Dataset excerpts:
=====

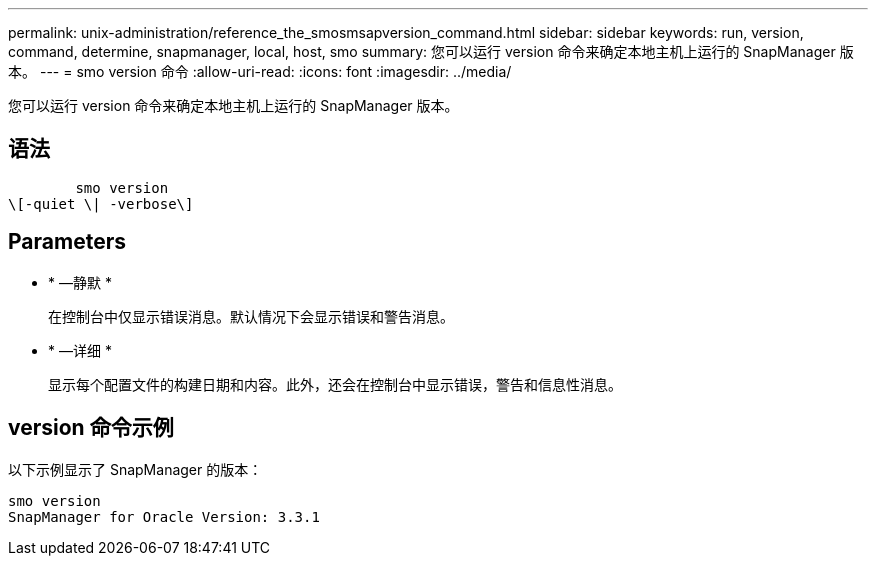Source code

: ---
permalink: unix-administration/reference_the_smosmsapversion_command.html 
sidebar: sidebar 
keywords: run, version, command, determine, snapmanager, local, host, smo 
summary: 您可以运行 version 命令来确定本地主机上运行的 SnapManager 版本。 
---
= smo version 命令
:allow-uri-read: 
:icons: font
:imagesdir: ../media/


[role="lead"]
您可以运行 version 命令来确定本地主机上运行的 SnapManager 版本。



== 语法

[listing]
----

        smo version
\[-quiet \| -verbose\]
----


== Parameters

* * —静默 *
+
在控制台中仅显示错误消息。默认情况下会显示错误和警告消息。

* * —详细 *
+
显示每个配置文件的构建日期和内容。此外，还会在控制台中显示错误，警告和信息性消息。





== version 命令示例

以下示例显示了 SnapManager 的版本：

[listing]
----
smo version
SnapManager for Oracle Version: 3.3.1
----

=====

- [WHAT IS EXPECTED]
Write out all the entries word for word, but drop the pictures.

- [RESPONSE AREA]
Source code

: ---
permalink: unix-administration/reference_the_smosmsapversion_command.html 
sidebar: sidebar 
keywords: run, version, command, determine, snapmanager, local, host, smo 
summary: 您可以运行 version 命令来确定本地主机上运行的 SnapManager 版本。 
---
= smo version 命令
:allow-uri-read: 
:icons: font
:imagesdir: ../media/


[role="lead"]
您可以运行 version 命令来确定本地主机上运行的 SnapManager 版本。



== 语法

[listing]
----

        smo version
\[-quiet \| -verbose\]
----


== Parameters

* * —静默 *
+
在控制台中仅显示错误消息。默认情况下会显示错误和警告消息。

* * —详细 *
+
显示每个配置文件的构建日期和内容。此外，还会在控制台中显示错误，警告和信息性消息。





== version 命令示例

以下示例显示了 SnapManager 的版本：

[listing]
----
smo version
SnapManager for Oracle Version: 3.3.1
----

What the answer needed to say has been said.